Data sections contain binary data in 32-bit little-endian format. They use standard ELF relocations for pointers to data or code.
https://github.com/kripken/emscripten/raw/master/docs/paper.pdf
http://webassembly.github.io/ https://github.com/sunfishcode/wasm-reference-manual/blob/master/WebAssembly.md https://webassembly.github.io/spec/core/bikeshed/
The wasm32 target port uses the VM stack, a stack in the wasm32 “heap” array buffer in addition to the normal WebAssembly stack. The WebAssembly stack’s layout is specific to the JavaScript engine in use and not interesting to us.
During normal operation (function calls that exit normally), space on the VM stack is reserved but nothing is actually written there; when a non-local exit is about to be performed (or certain other conditions are met), each function whose state is recorded on the JavaScript stack writes its state to the VM stack and returns to its caller.
When execution is resumed, only the innermost function is called again at first, and control briefly returns to JavaScript when it exits. The functions being called restore the state in registers and on the JavaScript stack based on the contents of the VM stack before continuing to execute translated JavaScript code.

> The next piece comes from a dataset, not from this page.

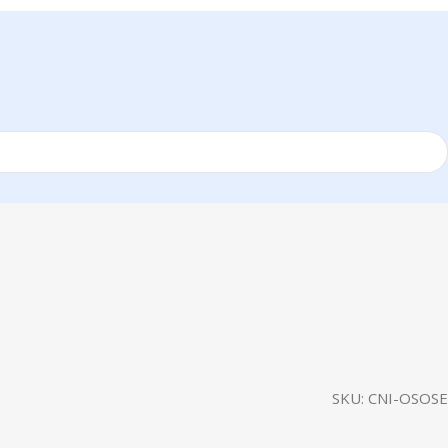
SKU:
CNI-OSOSE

wasm64 support is severely outdated (and simulates 64-bit operations as 32-bit ones anyway; the wasm MVP will probably not contain 64-bit support).
The wasm target uses a conventional assembler approach: the wasm opcodes are used as though they were assembly instructions.
Notation is in RPN order: child nodes of the AST are described first, then their parent node. This can also be read as instructions for a stack machine.
Immediate arguments follow the instruction opcode, with the exception of an immediate argument specifying the value type for a block, loop, or if block; that type is specified in brackets following the mnemonic, with [] for a void type, [i] for i32, [l] for i64, [f] for f32, and [d] for f64.
For wasm, we use an id of 0x4157, which corresponds to “WA” if formatted in little-endian mode.
An extra relocation is provided for LEB128 constants.
The wasm32 backend uses a number of dummy ELF sections whose only purpose it is to allocate positions in some index space.
Dynamic linking is supported (in fact, it’s currently the only thing that works) using the WebAssembly module format for libraries and executables.